## Page excerpt
Friday, September 23
Judges 18: The Danites migrated north to get away from the Philistines (verses 1-6). These men, we must understand, were quitters, unwilling to fight for their proper inheritance. They sought and accepted the counsel of a man unqualified to give counsel. They already knew what they were supposed to do, but they wanted a “second opinion.” The Lord had said, “Go, conquer the land that I will give you,” but they wanted an easy out, after finding that the task was more difficult than they supposed. Consequently, they sought out a teacher who would tell them what they wanted to hear.
This should not surprise us, because we already know that this Levite’s own ministry has already been based on compromise and half-measures. He was not, after all, even authorized for the ministry he has undertaken. He is a false teacher, who pretends to speak for God.
The Bible is full of criticism against false teachers and false prophets. They are chiefly to be recognizes by certain traits:
First, they like to please people. They have no authority beyond their ability to please people. Their authority is based entirely on their popularity.
Second, because they want to please people, they tend to say what people expect and want them to say.
Third, if challenged they appeal to their success.
The situation was described by the Apostle Paul: “Preach the word! Be ready in season and out of season. Convince, rebuke, exhort, with all longsuffering and teaching. For the time will come when they will not endure sound doctrine, but according to their own desires, because they have itching ears, they will heap up for themselves teachers; and they will turn their ears away from the truth, and be turned aside to fables” (2 Timothy 4:2-4).
The Danites, who had insufficient courage to fight the Philistines, are quite prepared to invade a small defenseless people, who lived in an unwalled city (verses 7-21).
The Danites, that is to say, in addition to their other shortcomings, believed in cheap grace. They wanted the blessings of the covenant without the cost of the covenant.

## Requests
[1] Using the commentary on Judges 18, decide whether each statement below agrees with it. For each, answer yes or no and quote the words of the commentary that decide it. (a) The Danites moved north to escape the Philistines. (b) The Levite was authorized for the ministry he took on. (c) False teachers respond to a challenge by pointing to Scripture.
[2] From the commentary on Judges 18, reproduce word for word the part that opens with the words "This should not" and closes with "them to say.".

## Given entries
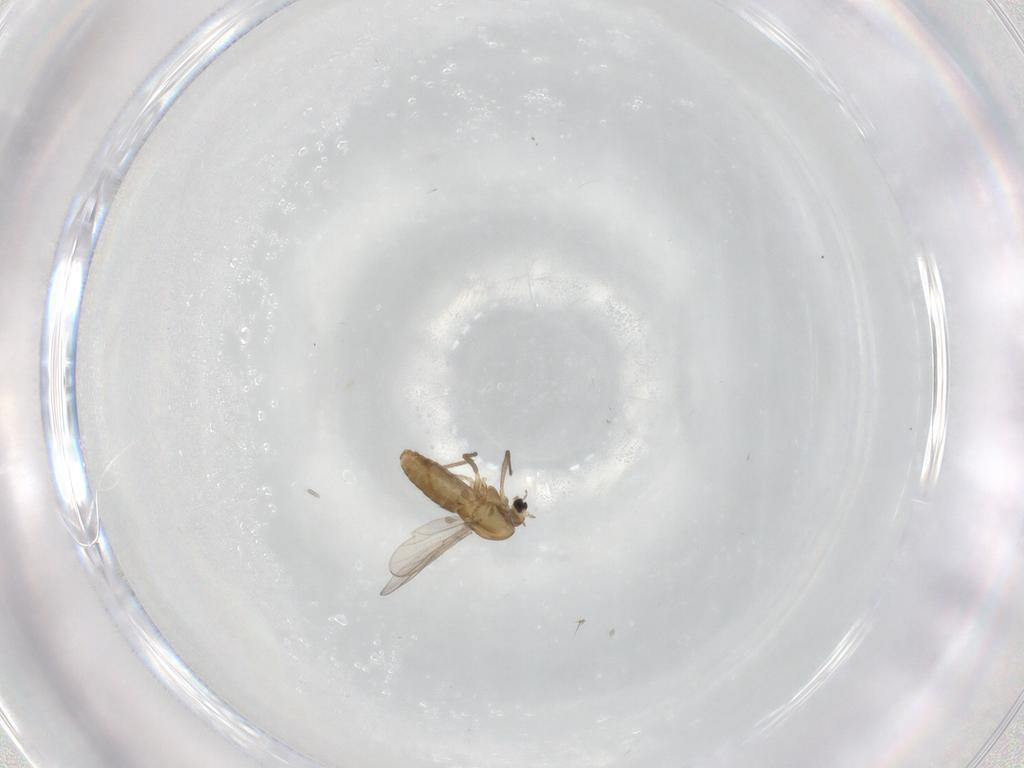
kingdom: Animalia
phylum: Arthropoda
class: Insecta
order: Diptera
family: Chironomidae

## Responses to the tasks
[1]
(a) Yes: "The Danites migrated north to get away from the Philistines"
(b) No: "He was not, after all, even authorized for the ministry he has undertaken."
(c) No: "Third, if challenged they appeal to their success."

[2]
This should not surprise us, because we already know that this Levite’s own ministry has already been based on compromise and half-measures. He was not, after all, even authorized for the ministry he has undertaken. He is a false teacher, who pretends to speak for God.
The Bible is full of criticism against false teachers and false prophets. They are chiefly to be recognizes by certain traits:
First, they like to please people. They have no authority beyond their ability to please people. Their authority is based entirely on their popularity.
Second, because they want to please people, they tend to say what people expect and want them to say.